> _Work required_: Among the entries below, how many lines contain the string "tidak"? Only the number is wanted.

═════ Information ═════

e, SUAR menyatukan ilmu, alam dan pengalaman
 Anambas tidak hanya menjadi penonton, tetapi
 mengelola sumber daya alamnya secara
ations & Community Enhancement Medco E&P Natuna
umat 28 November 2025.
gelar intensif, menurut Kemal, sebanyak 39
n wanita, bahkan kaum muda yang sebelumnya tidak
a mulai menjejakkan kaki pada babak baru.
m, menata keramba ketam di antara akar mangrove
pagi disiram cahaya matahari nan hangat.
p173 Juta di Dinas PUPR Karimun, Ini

═════

> _Task result_: 2